[YOUR GOAL] Between the line containing "right elbow: (207, 319)" and the line containing "right shoulder: (446, 283)" lies a run of lines; give that run again exactly, with both of those lines, and nothing else from the entries below.

[MATERIAL SUPPLIED]
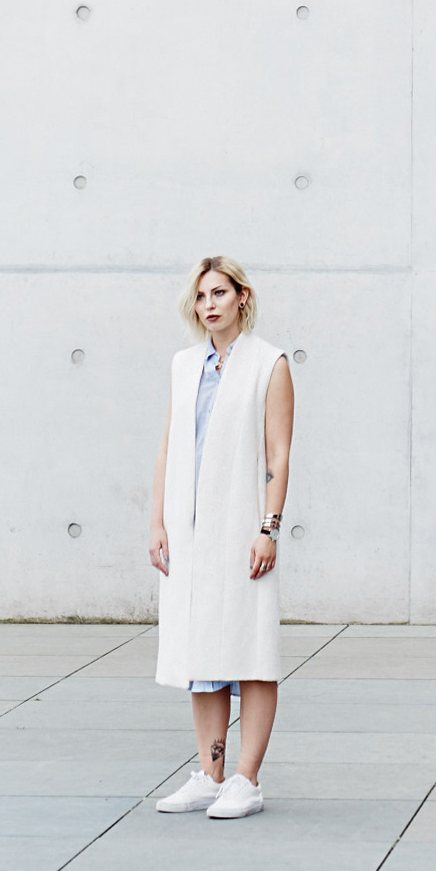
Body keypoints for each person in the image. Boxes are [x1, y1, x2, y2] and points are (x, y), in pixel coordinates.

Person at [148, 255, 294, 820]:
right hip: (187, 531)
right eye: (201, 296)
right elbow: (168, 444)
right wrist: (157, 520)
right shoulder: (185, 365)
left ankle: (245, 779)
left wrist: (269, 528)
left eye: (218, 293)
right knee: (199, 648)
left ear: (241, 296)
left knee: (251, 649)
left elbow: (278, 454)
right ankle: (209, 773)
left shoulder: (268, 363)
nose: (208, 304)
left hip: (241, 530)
* * *
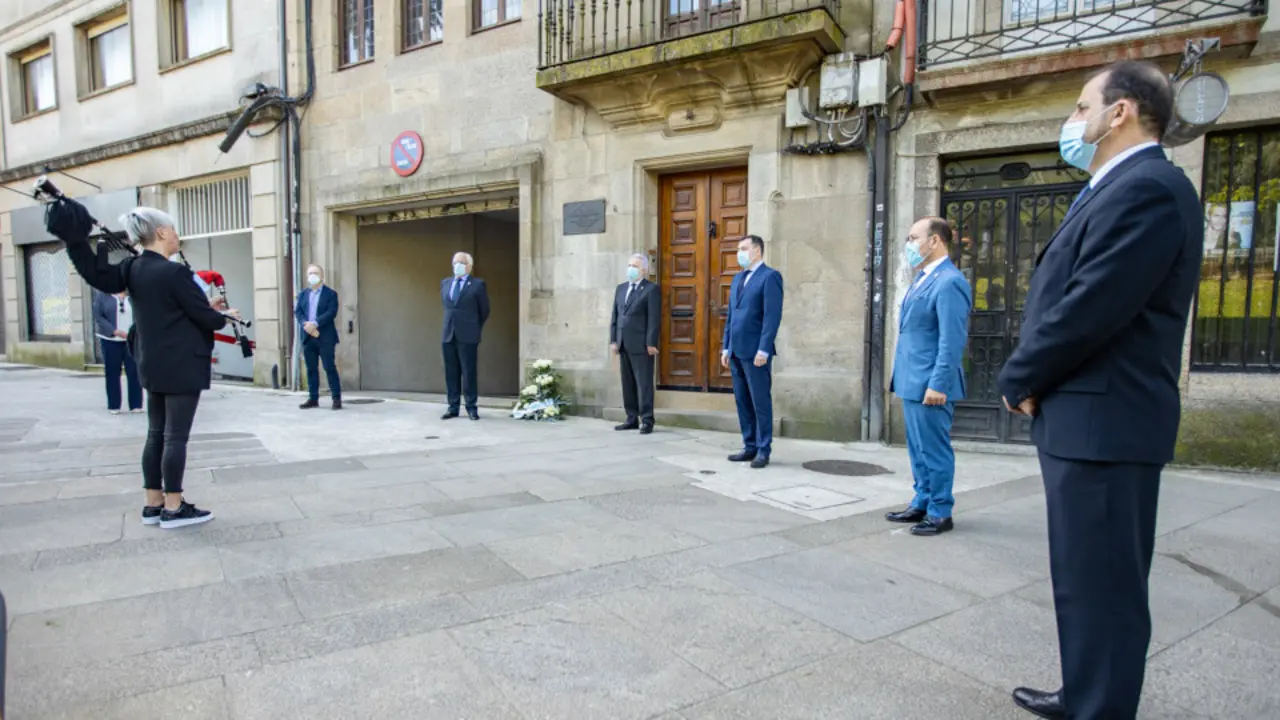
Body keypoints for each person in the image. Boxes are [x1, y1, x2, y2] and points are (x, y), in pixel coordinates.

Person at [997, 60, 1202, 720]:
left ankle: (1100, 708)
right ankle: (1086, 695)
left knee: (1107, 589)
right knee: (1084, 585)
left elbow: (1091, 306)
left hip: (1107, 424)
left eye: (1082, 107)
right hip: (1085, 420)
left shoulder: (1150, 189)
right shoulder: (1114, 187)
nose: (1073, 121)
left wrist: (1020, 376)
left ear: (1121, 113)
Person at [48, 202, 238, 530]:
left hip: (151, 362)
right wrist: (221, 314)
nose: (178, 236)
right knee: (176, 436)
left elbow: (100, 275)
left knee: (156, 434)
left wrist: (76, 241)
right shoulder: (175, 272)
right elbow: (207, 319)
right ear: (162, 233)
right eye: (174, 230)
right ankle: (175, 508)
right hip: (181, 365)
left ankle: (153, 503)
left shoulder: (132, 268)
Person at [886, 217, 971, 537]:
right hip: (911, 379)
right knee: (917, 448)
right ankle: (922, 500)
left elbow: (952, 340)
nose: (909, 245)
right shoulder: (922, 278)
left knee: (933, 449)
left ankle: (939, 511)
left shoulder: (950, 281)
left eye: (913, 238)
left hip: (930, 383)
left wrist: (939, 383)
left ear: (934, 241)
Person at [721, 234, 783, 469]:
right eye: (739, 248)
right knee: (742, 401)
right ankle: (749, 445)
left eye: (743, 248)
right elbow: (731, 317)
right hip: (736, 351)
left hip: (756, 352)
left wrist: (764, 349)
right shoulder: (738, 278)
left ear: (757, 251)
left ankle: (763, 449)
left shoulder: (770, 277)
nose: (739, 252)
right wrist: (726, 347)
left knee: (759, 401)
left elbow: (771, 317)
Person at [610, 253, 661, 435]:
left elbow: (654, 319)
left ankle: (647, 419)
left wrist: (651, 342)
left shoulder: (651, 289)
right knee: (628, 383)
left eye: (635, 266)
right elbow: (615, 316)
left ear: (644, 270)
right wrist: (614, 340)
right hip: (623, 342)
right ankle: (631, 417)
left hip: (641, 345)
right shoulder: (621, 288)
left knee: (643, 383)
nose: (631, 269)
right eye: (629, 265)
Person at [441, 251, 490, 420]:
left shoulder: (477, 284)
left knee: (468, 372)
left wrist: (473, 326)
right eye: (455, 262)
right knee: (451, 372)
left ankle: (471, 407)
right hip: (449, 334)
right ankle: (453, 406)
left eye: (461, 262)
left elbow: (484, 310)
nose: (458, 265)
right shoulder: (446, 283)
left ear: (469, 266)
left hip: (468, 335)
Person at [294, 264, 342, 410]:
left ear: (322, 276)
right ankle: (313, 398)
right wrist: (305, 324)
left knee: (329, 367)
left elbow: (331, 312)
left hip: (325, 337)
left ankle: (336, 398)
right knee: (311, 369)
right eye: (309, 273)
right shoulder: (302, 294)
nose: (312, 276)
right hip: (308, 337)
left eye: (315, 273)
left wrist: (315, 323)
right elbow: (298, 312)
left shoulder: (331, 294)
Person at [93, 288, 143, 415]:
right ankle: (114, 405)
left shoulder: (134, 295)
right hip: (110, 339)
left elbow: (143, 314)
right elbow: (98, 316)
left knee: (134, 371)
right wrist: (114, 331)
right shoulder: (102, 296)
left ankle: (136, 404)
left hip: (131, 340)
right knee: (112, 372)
--
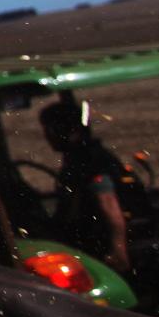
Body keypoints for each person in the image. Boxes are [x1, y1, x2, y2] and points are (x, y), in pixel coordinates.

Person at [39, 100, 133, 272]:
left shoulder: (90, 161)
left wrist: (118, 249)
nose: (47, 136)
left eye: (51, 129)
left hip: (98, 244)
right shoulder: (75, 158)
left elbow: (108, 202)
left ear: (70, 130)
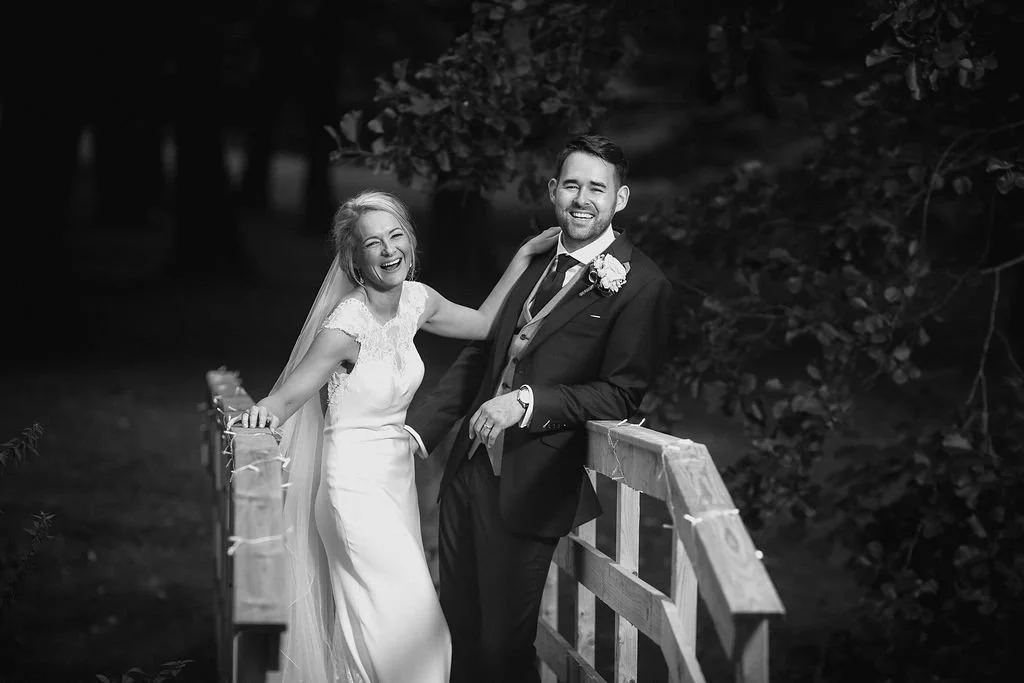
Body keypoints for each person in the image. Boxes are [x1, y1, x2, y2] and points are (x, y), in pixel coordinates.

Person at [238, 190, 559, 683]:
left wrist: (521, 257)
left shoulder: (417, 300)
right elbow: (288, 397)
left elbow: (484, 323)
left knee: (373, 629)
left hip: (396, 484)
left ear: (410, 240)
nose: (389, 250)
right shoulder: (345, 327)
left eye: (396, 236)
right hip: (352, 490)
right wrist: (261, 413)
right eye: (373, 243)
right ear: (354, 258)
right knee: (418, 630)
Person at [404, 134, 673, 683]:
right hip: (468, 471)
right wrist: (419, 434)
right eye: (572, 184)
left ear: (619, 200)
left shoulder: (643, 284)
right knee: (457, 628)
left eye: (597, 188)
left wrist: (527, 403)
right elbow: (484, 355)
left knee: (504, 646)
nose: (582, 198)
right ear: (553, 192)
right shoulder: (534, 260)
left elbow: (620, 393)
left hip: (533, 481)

[RESPONSE BOX]
right elbow: (207, 319)
right ear: (162, 233)
right eye: (174, 230)
right ankle: (175, 508)
right hip: (181, 365)
left ankle: (153, 503)
left shoulder: (132, 268)
Person at [886, 217, 971, 537]:
right hip: (911, 379)
right knee: (917, 448)
right ankle: (922, 500)
left elbow: (952, 340)
nose: (909, 245)
right shoulder: (922, 278)
left knee: (933, 449)
left ankle: (939, 511)
left shoulder: (950, 281)
left eye: (913, 238)
left hip: (930, 383)
left wrist: (939, 383)
left ear: (934, 241)
Person at [721, 234, 783, 469]:
right eye: (739, 248)
right knee: (742, 401)
right ankle: (749, 445)
left eye: (743, 248)
right elbow: (731, 317)
right hip: (736, 351)
left hip: (756, 352)
left wrist: (764, 349)
right shoulder: (738, 278)
left ear: (757, 251)
left ankle: (763, 449)
left shoulder: (770, 277)
nose: (739, 252)
right wrist: (726, 347)
left knee: (759, 401)
left elbow: (771, 317)
Person at [610, 253, 661, 435]:
left elbow: (654, 319)
left ankle: (647, 419)
left wrist: (651, 342)
left shoulder: (651, 289)
right knee: (628, 383)
left eye: (635, 266)
right elbow: (615, 316)
left ear: (644, 270)
right wrist: (614, 340)
right hip: (623, 342)
right ankle: (631, 417)
left hip: (641, 345)
right shoulder: (621, 288)
left knee: (643, 383)
nose: (631, 269)
right eye: (629, 265)
Person at [441, 251, 490, 420]:
left shoulder: (477, 284)
left knee: (468, 372)
left wrist: (473, 326)
right eye: (455, 262)
right knee: (451, 372)
left ankle: (471, 407)
right hip: (449, 334)
right ankle: (453, 406)
left eye: (461, 262)
left elbow: (484, 310)
nose: (458, 265)
right shoulder: (446, 283)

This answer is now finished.